El miércoles 14 circuló por el cíber-espacio mundial el tercer episodio de un ser humano solitario, que, enarbolando su idealismo, se planta frente a la bestialidad mecanizada del poder militarizado.

La primera versión la ofreció el 4 de junio de 1989 el estudiante Wang Weilin, de 19 años, que se plantó ante una columna de tanques en la Plaza Tiananmén de Beijing. Todos sintieron admiración por el joven, pero muy pocos se fijaron en que el oficial que comandaba la columna de tanques tomó la decisión de detenerse. Le dio la posibilidad de ponerse a salvo.
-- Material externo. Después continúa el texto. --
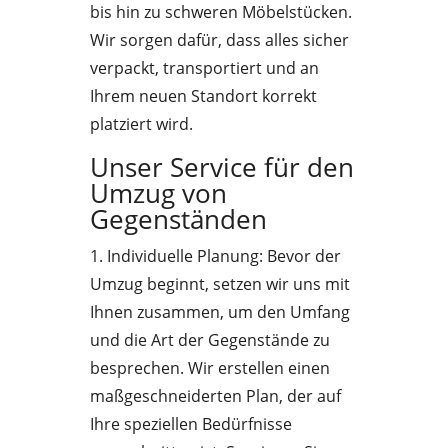
bis hin zu schweren Möbelstücken.
Wir sorgen dafür, dass alles sicher
verpackt, transportiert und an
Ihrem neuen Standort korrekt
platziert wird.
Unser Service für den
Umzug von
Gegenständen
1. Individuelle Planung: Bevor der
Umzug beginnt, setzen wir uns mit
Ihnen zusammen, um den Umfang
und die Art der Gegenstände zu
besprechen. Wir erstellen einen
maßgeschneiderten Plan, der auf
Ihre speziellen Bedürfnisse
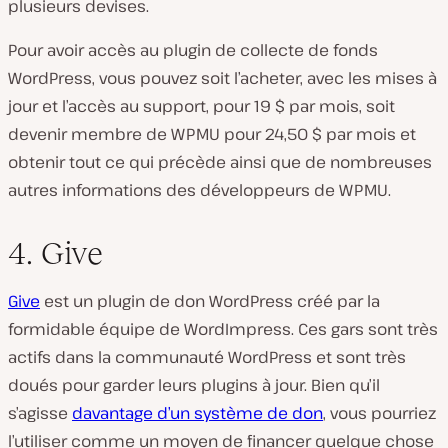
plusieurs devises.
Pour avoir accès au plugin de collecte de fonds
WordPress, vous pouvez soit l’acheter, avec les mises à
jour et l’accès au support, pour 19 $ par mois, soit
devenir membre de WPMU pour 24,50 $ par mois et
obtenir tout ce qui précède ainsi que de nombreuses
autres informations des développeurs de WPMU.
4. Give
Give
est un plugin de don WordPress créé par la
formidable équipe de WordImpress. Ces gars sont très
actifs dans la communauté WordPress et sont très
doués pour garder leurs plugins à jour. Bien qu’il
s’agisse
davantage d’un système de don
, vous pourriez
l’utiliser comme un moyen de financer quelque chose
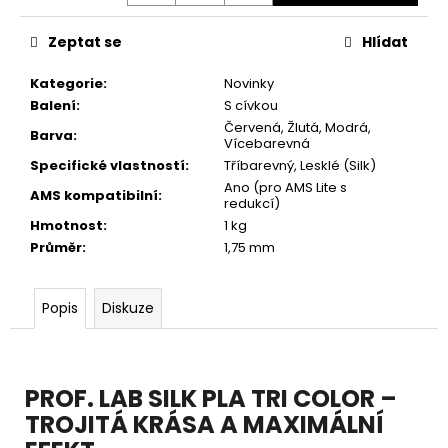
č
u
Zeptat se
Hlídat
j
e
Kategorie
:
Novinky
m
Balení
:
S cívkou
e
Červená
,
Žlutá
,
Modrá
,
Barva
:
Vícebarevná
Specifické vlastností
:
Tříbarevný
,
Lesklé (Silk)
Ano (pro AMS Lite s
AMS kompatibilní
:
redukcí)
Hmotnost
:
1 kg
Průměr
:
1,75 mm
Popis
Diskuze
PROF. LAB SILK PLA TRI COLOR –
TROJITÁ KRÁSA A MAXIMÁLNÍ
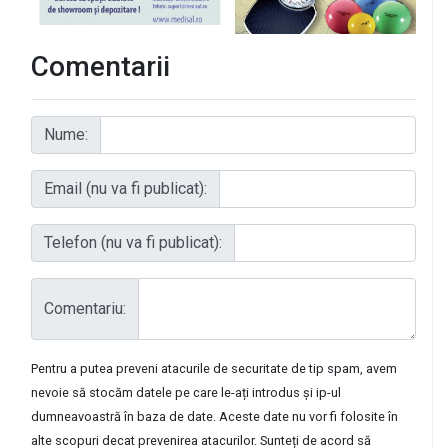
Comentarii
Nume:
Email (nu va fi publicat):
Telefon (nu va fi publicat):
Comentariu:
Pentru a putea preveni atacurile de securitate de tip spam, avem
nevoie să stocăm datele pe care le-ați introdus și ip-ul
dumneavoastră în baza de date. Aceste date nu vor fi folosite în
alte scopuri decat prevenirea atacurilor. Sunteți de acord să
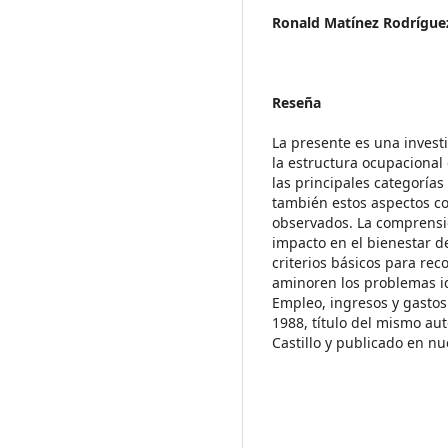
Ronald Matínez Rodrígue
Reseña
La presente es una investi
la estructura ocupacional
las principales categorías
también estos aspectos con
observados. La comprensió
impacto en el bienestar d
criterios básicos para re
aminoren los problemas id
Empleo, ingresos y gastos:
1988, título del mismo au
Castillo y publicado en nu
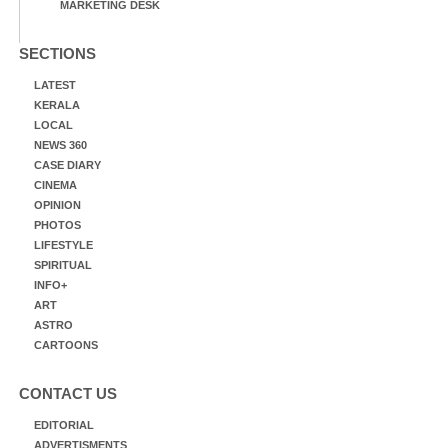
MARKETING DESK
SECTIONS
LATEST
KERALA
LOCAL
NEWS 360
CASE DIARY
CINEMA
OPINION
PHOTOS
LIFESTYLE
SPIRITUAL
INFO+
ART
ASTRO
CARTOONS
CONTACT US
EDITORIAL
ADVERTISMENTS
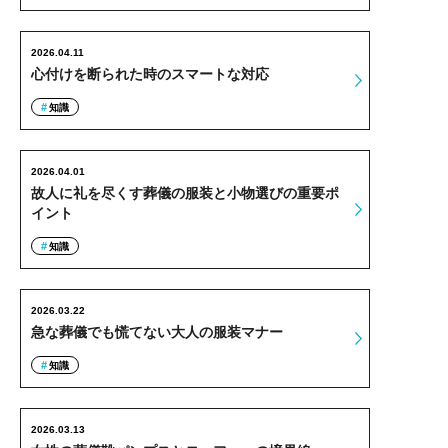
2026.04.11
心付けを断られた時のスマートな対応
知識
2026.04.01
故人に礼を尽くす葬儀の服装と小物選びの重要ポ
イント
知識
2026.03.22
急な葬儀でも慌てない大人の服装マナー
知識
2026.03.13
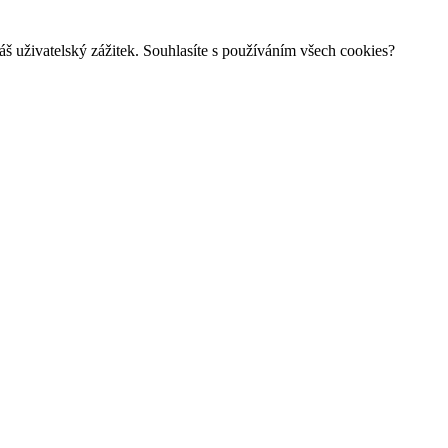
š uživatelský zážitek. Souhlasíte s používáním všech cookies?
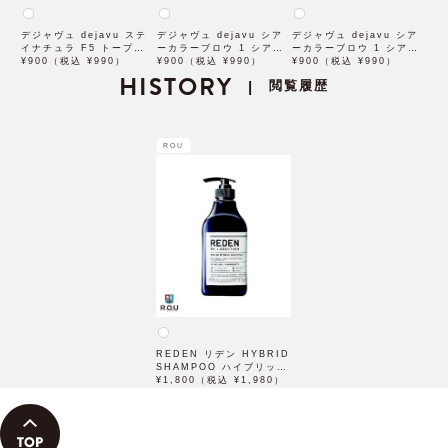
デジャヴュ dejavu ステ
デジャヴュ dejavu シア
デジャヴュ dejavu シア
イナチュラ F5 トープベー
ーカラーブロウ 1 シアー
ーカラーブロウ 1 シアー
ジュ【アイブロウ】【イミ
¥900（税込 ¥990）
ベージュ【アイブロウ】
¥900（税込 ¥990）
ブロンズ【アイブロウ】
¥900（税込 ¥990）
ュimju】
HISTORY
【イミュimju】
【イミュimju】
閲覧履歴
|
ROU
REDEN リデン HYBRID
SHAMPOO ハイブリット
シャンプー 500mL
¥1,800（税込 ¥1,980）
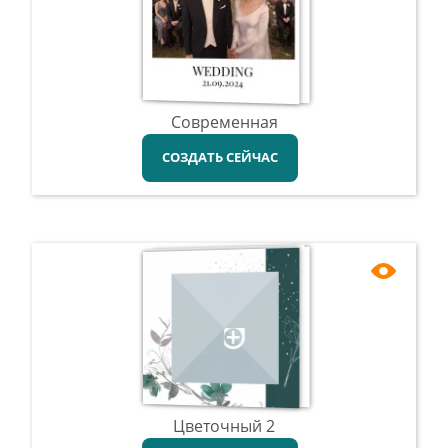
Современная
СОЗДАТЬ СЕЙЧАС
Цветочный 2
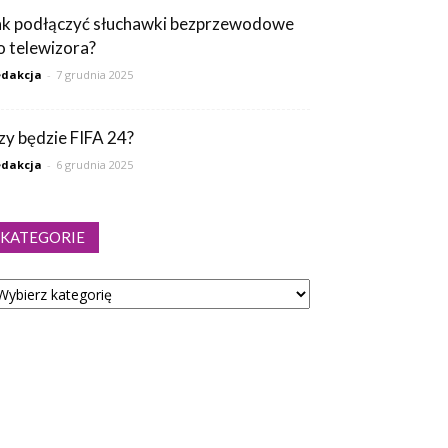
ak podłączyć słuchawki bezprzewodowe
o telewizora?
dakcja
-
7 grudnia 2025
zy będzie FIFA 24?
dakcja
-
6 grudnia 2025
KATEGORIE
tegorie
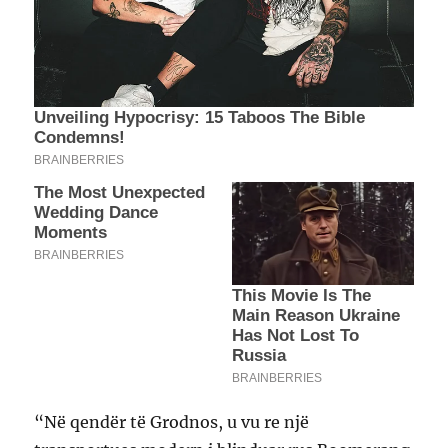
“Në qendër të Grodnos, u vu re një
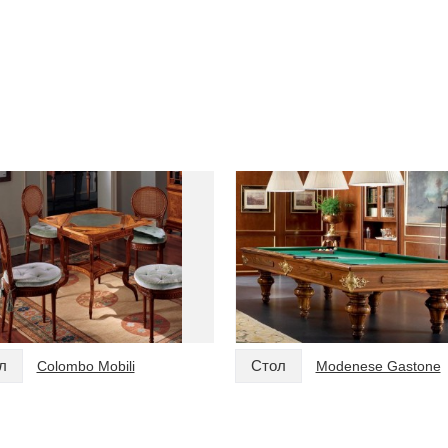
л
Стол
Colombo Mobili
Modenese Gastone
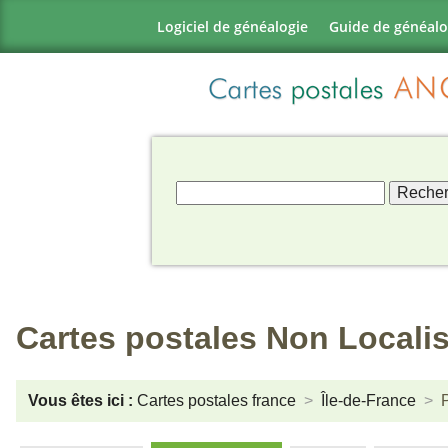
Logiciel de généalogie
Guide de généalo
Cartes postales Non Locali
Vous êtes ici :
Cartes postales france
Île-de-France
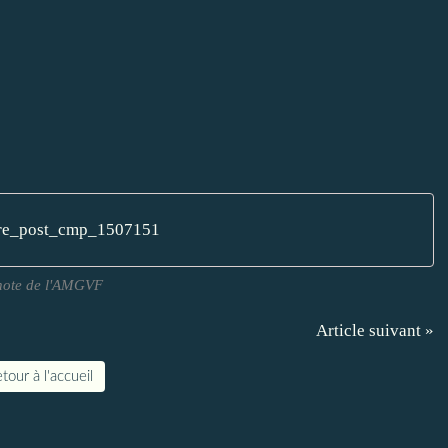
tre_post_cmp_1507151
note de l'AMGVF
Article suivant »
tour à l'accueil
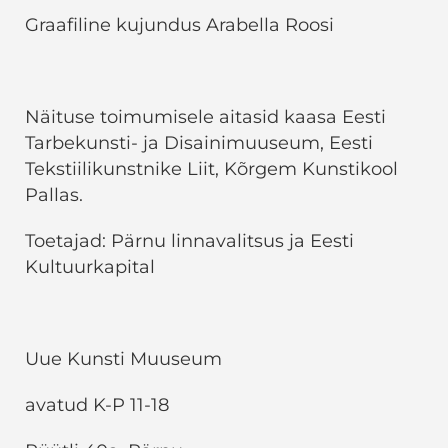
Graafiline kujundus Arabella Roosi
Näituse toimumisele aitasid kaasa Eesti
Tarbekunsti- ja Disainimuuseum, Eesti
Tekstiilikunstnike Liit, Kõrgem Kunstikool
Pallas.
Toetajad: Pärnu linnavalitsus ja Eesti
Kultuurkapital
Uue Kunsti Muuseum
avatud K-P 11-18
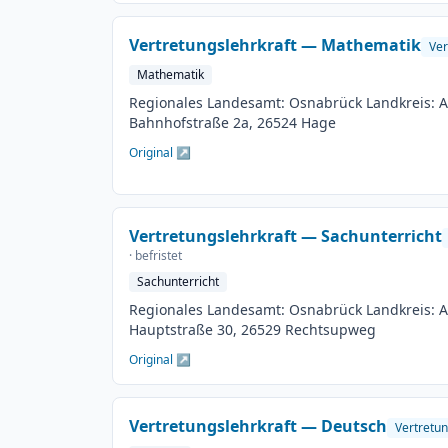
möglich Besetzungstermin: 01.08.2026 Bewerb
Veröffentlichung: 01.06.2026
Vertretungslehrkraft — Mathematik
Ver
Mathematik
Regionales Landesamt: Osnabrück Landkreis: Au
Bahnhofstraße 2a, 26524 Hage
Original ↗
Vertretungslehrkraft — Sachunterricht
· befristet
Sachunterricht
Regionales Landesamt: Osnabrück Landkreis: Au
Hauptstraße 30, 26529 Rechtsupweg
Original ↗
Vertretungslehrkraft — Deutsch
Vertretun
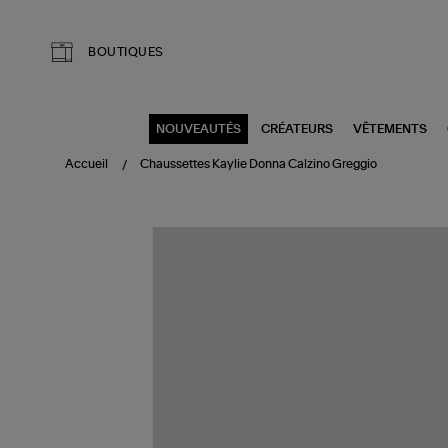
Aller au contenu principal
BOUTIQUES
NOUVEAUTÉS
CRÉATEURS
VÊTEMENTS
Accueil
Chaussettes Kaylie Donna Calzino Greggio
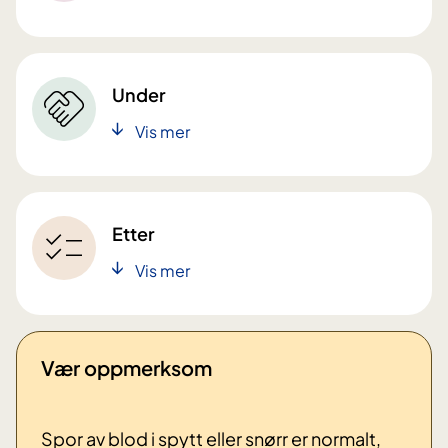
Under
Vis mer
Etter
Vis mer
Vær oppmerksom
Spor av blod i spytt eller snørr er normalt,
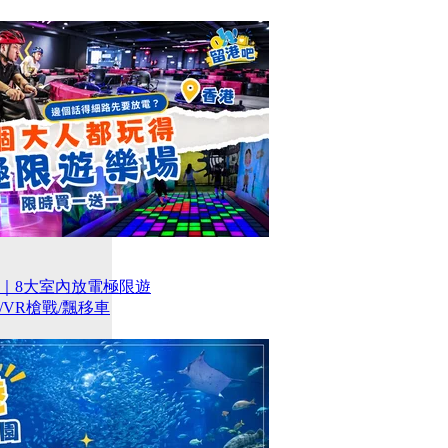
｜8大室內放電極限遊
VR槍戰/飄移車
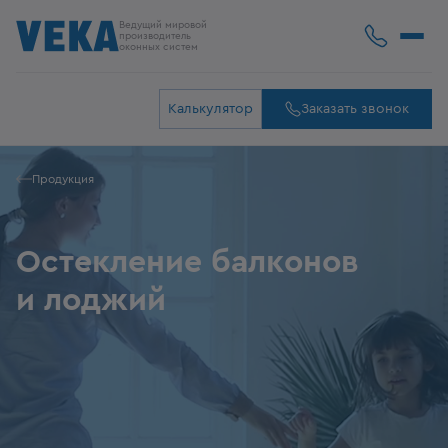
Ведущий мировой
производитель
оконных систем
Калькулятор
Заказать звонок
Продукция
Остекление балконов
и лоджий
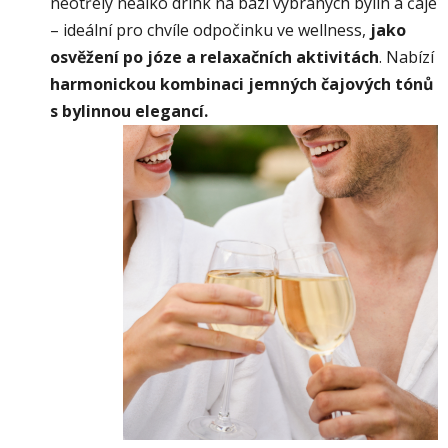
n
eotřelý nealko drink na bázi vybraných bylin a čaje
– ideální pro chvíle odpočinku ve wellness,
jako
osvěžení po józe a relaxačních aktivitách
. Nabízí
harmonickou kombinaci jemných čajových tónů
s bylinnou elegancí.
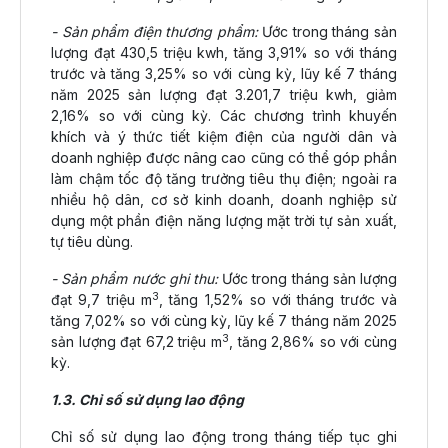
- Sản phẩm điện thương phẩm:
Ước trong tháng sản
lượng đạt 430,5 triệu kwh, tăng 3,91% so với tháng
trước và tăng 3,25% so với cùng kỳ, lũy kế 7 tháng
năm 2025 sản lượng đạt 3.201,7 triệu kwh, giảm
2,16% so với cùng kỳ. Các chương trình khuyến
khích và ý thức tiết kiệm điện của người dân và
doanh nghiệp được nâng cao cũng có thể góp phần
làm chậm tốc độ tăng trưởng tiêu thụ điện; ngoài ra
nhiều hộ dân, cơ sở kinh doanh, doanh nghiệp sử
dụng một phần điện năng lượng mặt trời tự sản xuất,
tự tiêu dùng.
- Sản phẩm nước ghi thu:
Ước trong tháng sản lượng
3
đạt 9,7 triệu m
, tăng 1,52% so với tháng trước và
tăng 7,02% so với cùng kỳ, lũy kế 7 tháng năm 2025
3
sản lượng đạt 67,2 triệu m
, tăng 2,86% so với cùng
kỳ.
1.3. Chỉ số sử dụng lao động
Chỉ số sử dụng lao động trong tháng tiếp tục ghi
La segunda versión la ofreció el 16 de marzo del 2003, la joven estadounidense Rachel Corrie, activista de Solidaridad Internacional, que en la Franja de Gaza se plantó ante uno de esos enormes bulldozers que usa el ejército israelí para arrasar casas, árboles, y otros objetos de los habitantes palestinos, para evitar que arrasaran una humilde vivienda.

La filmación pareciera preparada para causar indignación. Se ve al conductor israelí del bulldozer, un hombre joven, grueso, que mira muerto de la risa a la gringuita, como suponiendo que ella está haciendo teatro y que sin duda se hará a un lado cuando él avance. Y simplemente avanzó. Pero Rachel no se hizo a un lado, y la máquina la aplastó. El conductor dijo por radio “parece que choqué con algún objeto”, y otra toma muestra que sigue riéndose. En el suelo, entre escombros y pedregullo, el cuerpo de Rachel Corrie aparece desarticulado y sangriento.

El gobierno de Israel investigó el caso y concluyó que había sido sólo un accidente y que la culpa la tuvo la misma Rachel Corrie.

El tercer episodio de solitario y heroico idealismo lo ofreció el miércoles pasado un muchacho egipcio cuyo nombre aún no se conoce. La filmación subida a Youtube lo muestra como un flaquito vestido de camiseta y pantalón blancos. Se separa del grupo de los que protestan y avanza lentamente por el medio de la avenida, yendo al encuentro de los tanques del general Sisi.

El tanque de más adelante se detiene. Hay expectación. Pareciera que hasta la polvareda esbozara una sonrisa esperanzada. Pero de una escotilla delantera asoma una ametralladora de grueso calibre que apunta al vientre del chiquillo y le dispara una ráfaga que suena como de cinco tiros. El chiquillo salta hacia atrás y al lado, por el empuje de los impactos, y se le ve como aún alcanza a retorcerse. Los disparos prácticamente lo cortaron por la mitad. Y el tanque siguió avanzando, digamos… orgullosamente.